Now ask yourself: if you are not interested in abstract ideas, why do you (and all men) feel compelled to use them? The fact is that abstract ideas are conceptual integrations which subsume an incalculable number of concretes — and that without abstract ideas you would not be able to deal with concrete, particular, real-life problems. You would be in the position of a newborn infant, to whom every object is a unique, unprecedented phenomenon. The difference between his mental state and yours lies in the number of conceptual integrations your mind has performed.” – Ayn Rand, Philosophy: Who Needs It
You have to come up with generalizations about existence if you want to act quickly and intelligently: from simple things like “cat”, “coffee” and “car” to “F=ma”, “honesty is the best policy”, “do unto others…”. If you’re using abstractions like “cat”, “car”, or “honesty is the best policy” without recreating all of the logic behind those ideas every time, you’re using generalizations. Even if you try to judge every situation and object anew, that’s still a general rule.

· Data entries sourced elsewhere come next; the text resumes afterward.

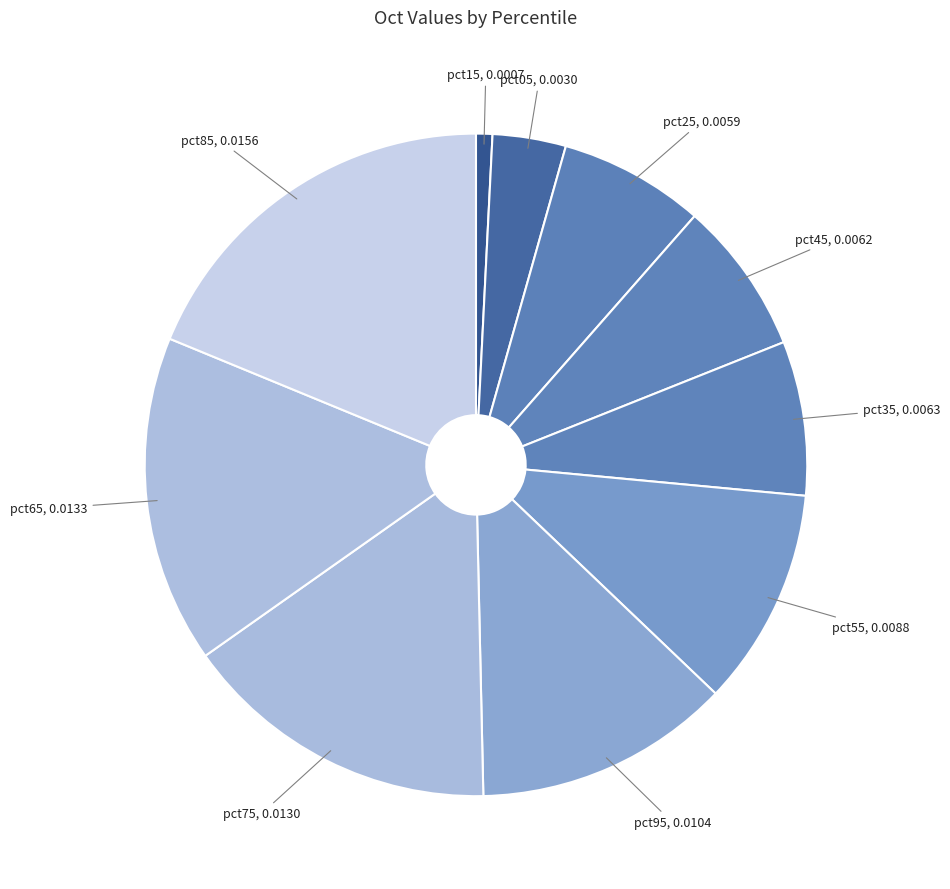

Rank the categories by value from lowest to highest.

pct15, pct05, pct25, pct45, pct35, pct55, pct95, pct75, pct65, pct85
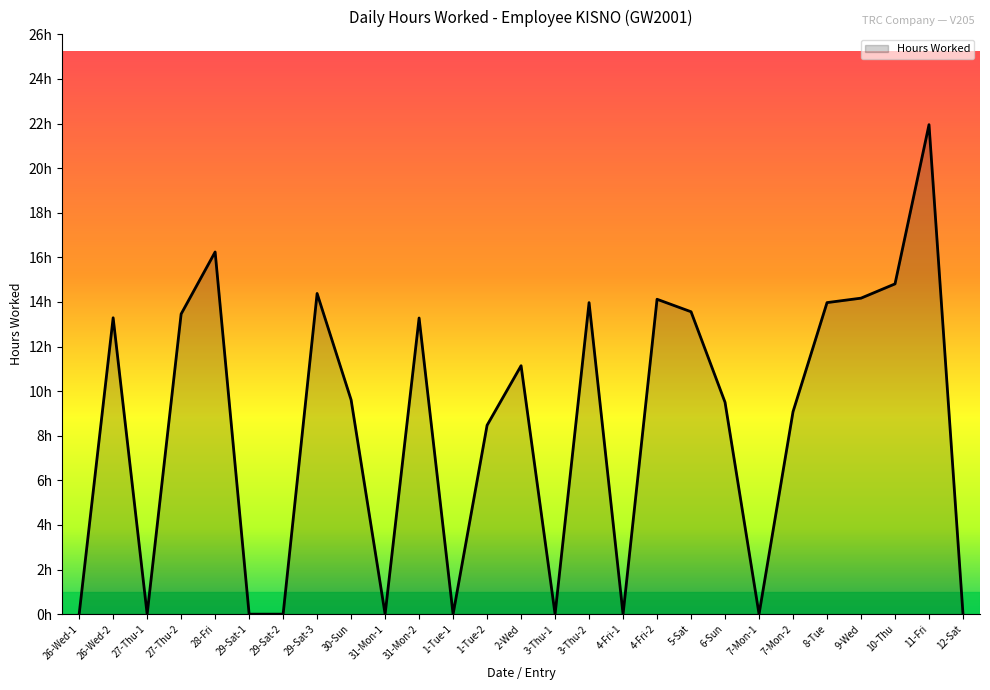

Is this an area chart (filled region under the line)?

Yes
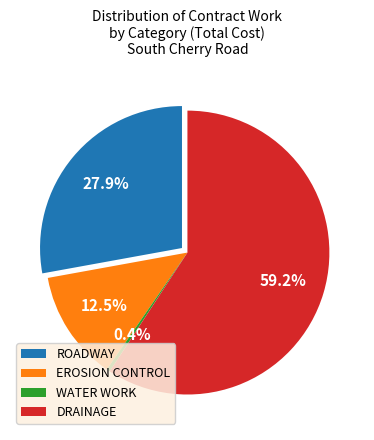

Is there any slice that represents more than half of the pie?

Yes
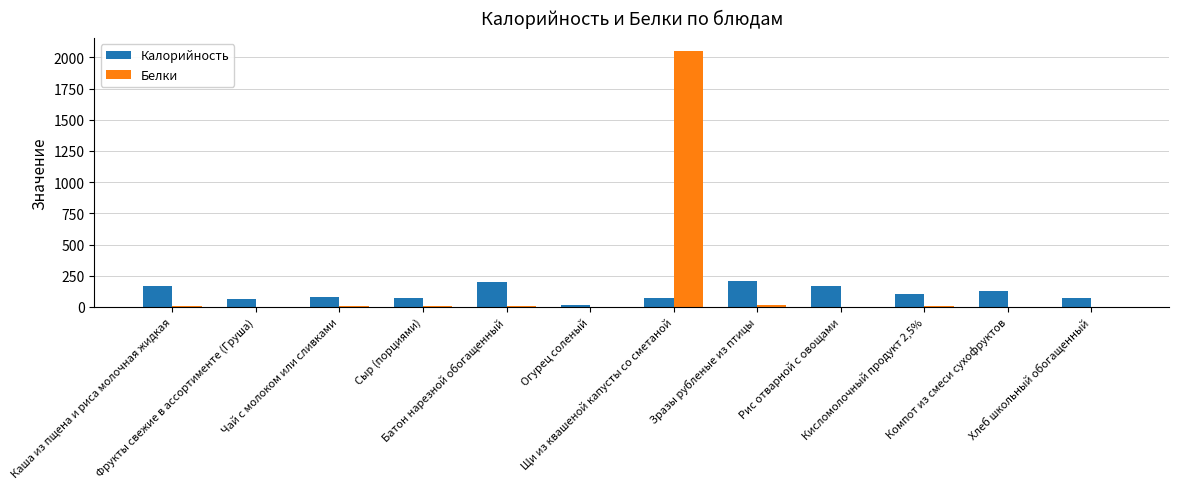

What is the highest value of the Калорийность series?

211.0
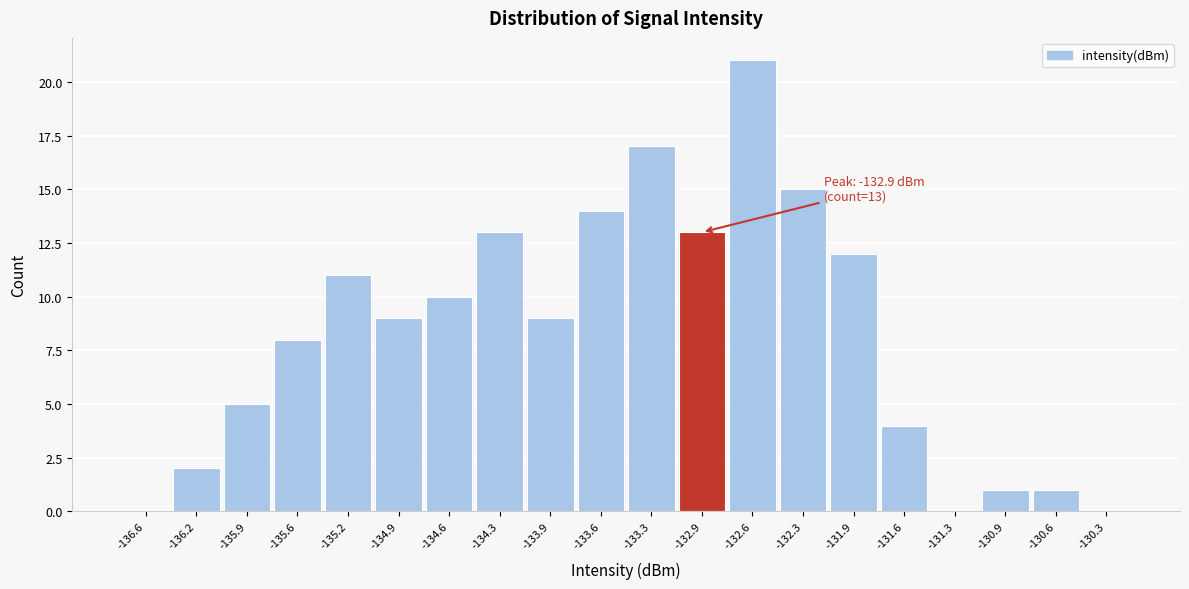

Which range on the x-axis has the tallest bar?

-132.75 to -132.45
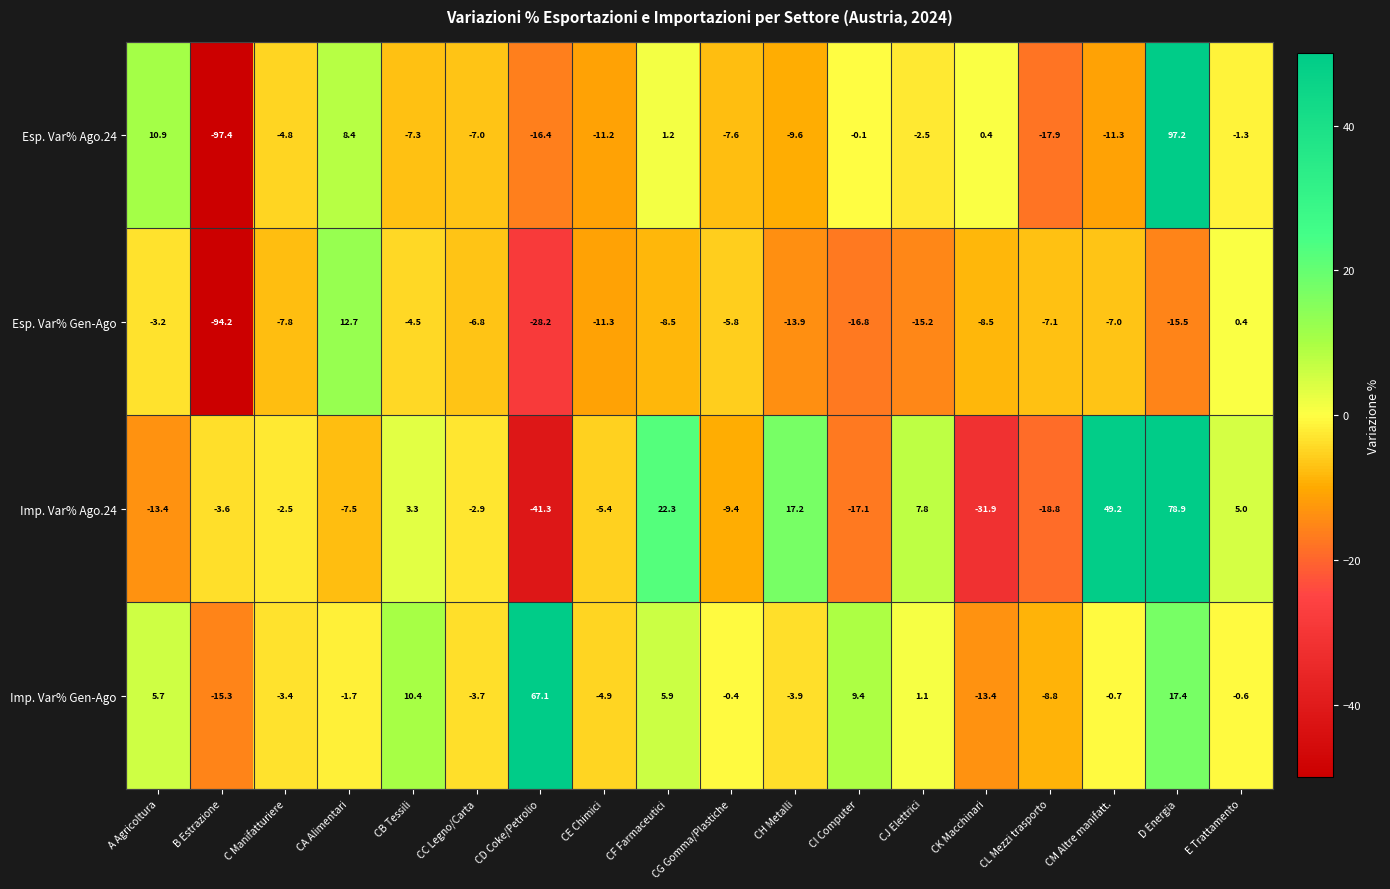

What is the difference between the Esp. Var% Ago.24 values at CG Gomma/Plastiche and CH Metalli?

2.0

In every moment, you’re acting on these generalizations. The question is: do you come up with them consciously, making sure they’re accurate and logical? Or do you create them by chance, combining random observations at whim? Do you judge the ideas you accept by a scrupulous train of thought, or do you mindlessly accept the bromides you hear from friends, in books, on T.V.?
Are you acting on ideas you’ve thought about, or ones you thoughtlessly grabbed one day?
There is no such thing as life without philosophy. You’re creating these guiding principles whether you like it or not. You’re definitely acting on them – whether they’re the same principles you consciously hold is a different question. We may not practice philosophy consciously, but we practice it implicitly in all we do. Do you want to blindly choose the ideas that will shape your life? Or would you rather choose them by conscious conviction?
You’re always doing philosophy. So if you’re going to do it, you might as well do it creatively and critically.